### [Problem to solve]
Print each entry as it appears. Images stay out of the copy.

** Records shown follows **

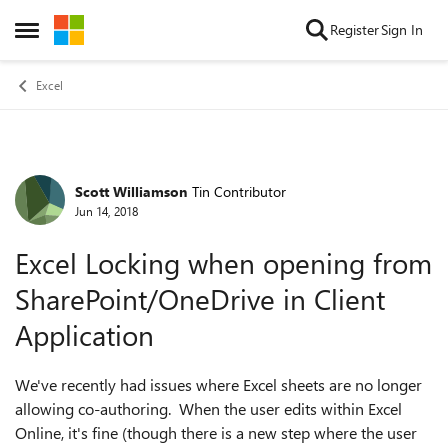
Skip to content
Register
Sign In
Open Side Menu
Excel
Scott Williamson
Tin Contributor
Forum Discussion
Jun 14, 2018
Excel Locking when opening from
SharePoint/OneDrive in Client
Application
We've recently had issues where Excel sheets are no longer
allowing co-authoring. When the user edits within Excel
Online, it's fine (though there is a new step where the user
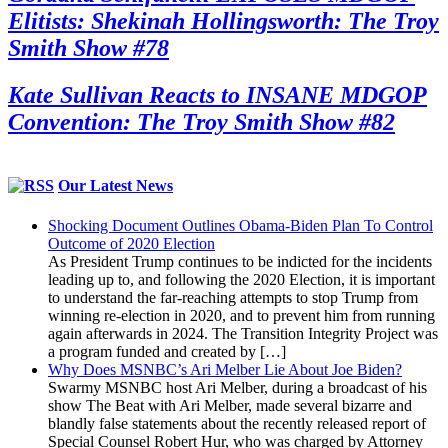
Elitists: Shekinah Hollingsworth: The Troy
Smith Show #78
Kate Sullivan Reacts to INSANE MDGOP
Convention: The Troy Smith Show #82
Our Latest News
Shocking Document Outlines Obama-Biden Plan To Control
Outcome of 2020 Election
As President Trump continues to be indicted for the incidents
leading up to, and following the 2020 Election, it is important
to understand the far-reaching attempts to stop Trump from
winning re-election in 2020, and to prevent him from running
again afterwards in 2024. The Transition Integrity Project was
a program funded and created by […]
Why Does MSNBC’s Ari Melber Lie About Joe Biden?
Swarmy MSNBC host Ari Melber, during a broadcast of his
show The Beat with Ari Melber, made several bizarre and
blandly false statements about the recently released report of
Special Counsel Robert Hur, who was charged by Attorney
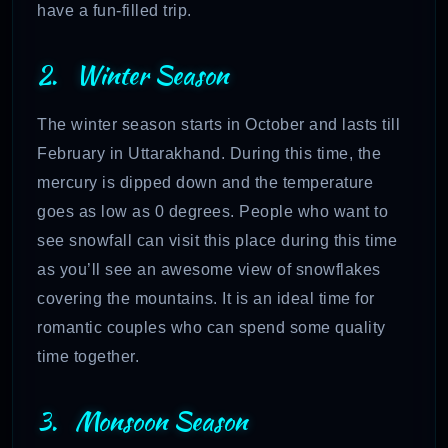
have a fun-filled trip.
2. Winter Season
The winter season starts in October and lasts till
February in Uttarakhand. During this time, the
mercury is dipped down and the temperature
goes as low as 0 degrees. People who want to
see snowfall can visit this place during this time
as you’ll see an awesome view of snowflakes
covering the mountains. It is an ideal time for
romantic couples who can spend some quality
time together.
3. Monsoon Season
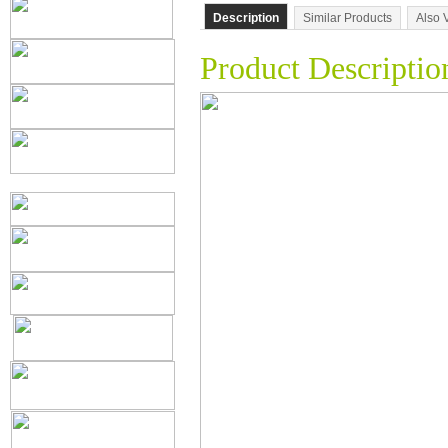
Description
Similar Products
Also 
Product Descriptio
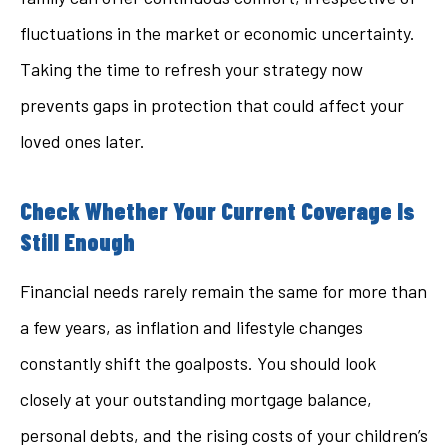
fluctuations in the market or economic uncertainty.
Taking the time to refresh your strategy now
prevents gaps in protection that could affect your
loved ones later.
Check Whether Your Current Coverage Is
Still Enough
Financial needs rarely remain the same for more than
a few years, as inflation and lifestyle changes
constantly shift the goalposts. You should look
closely at your outstanding mortgage balance,
personal debts, and the rising costs of your children’s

** End of Records shown **

### [Expected answer]
Skip to content
Register
Sign In
Open Side Menu
Excel
Scott Williamson
Tin Contributor
Forum Discussion
Jun 14, 2018
Excel Locking when opening from
SharePoint/OneDrive in Client
Application
We've recently had issues where Excel sheets are no longer
allowing co-authoring. When the user edits within Excel
Online, it's fine (though there is a new step where the user
Elitists: Shekinah Hollingsworth: The Troy
Smith Show #78
Kate Sullivan Reacts to INSANE MDGOP
Convention: The Troy Smith Show #82
Our Latest News
Shocking Document Outlines Obama-Biden Plan To Control
Outcome of 2020 Election
As President Trump continues to be indicted for the incidents
leading up to, and following the 2020 Election, it is important
to understand the far-reaching attempts to stop Trump from
winning re-election in 2020, and to prevent him from running
again afterwards in 2024. The Transition Integrity Project was
a program funded and created by […]
Why Does MSNBC’s Ari Melber Lie About Joe Biden?
Swarmy MSNBC host Ari Melber, during a broadcast of his
show The Beat with Ari Melber, made several bizarre and
blandly false statements about the recently released report of
Special Counsel Robert Hur, who was charged by Attorney
have a fun-filled trip.
2. Winter Season
The winter season starts in October and lasts till
February in Uttarakhand. During this time, the
mercury is dipped down and the temperature
goes as low as 0 degrees. People who want to
see snowfall can visit this place during this time
as you’ll see an awesome view of snowflakes
covering the mountains. It is an ideal time for
romantic couples who can spend some quality
time together.
3. Monsoon Season
Description
Similar Products
Also 
Product Descriptio
fluctuations in the market or economic uncertainty.
Taking the time to refresh your strategy now
prevents gaps in protection that could affect your
loved ones later.
Check Whether Your Current Coverage Is
Still Enough
Financial needs rarely remain the same for more than
a few years, as inflation and lifestyle changes
constantly shift the goalposts. You should look
closely at your outstanding mortgage balance,
personal debts, and the rising costs of your children’s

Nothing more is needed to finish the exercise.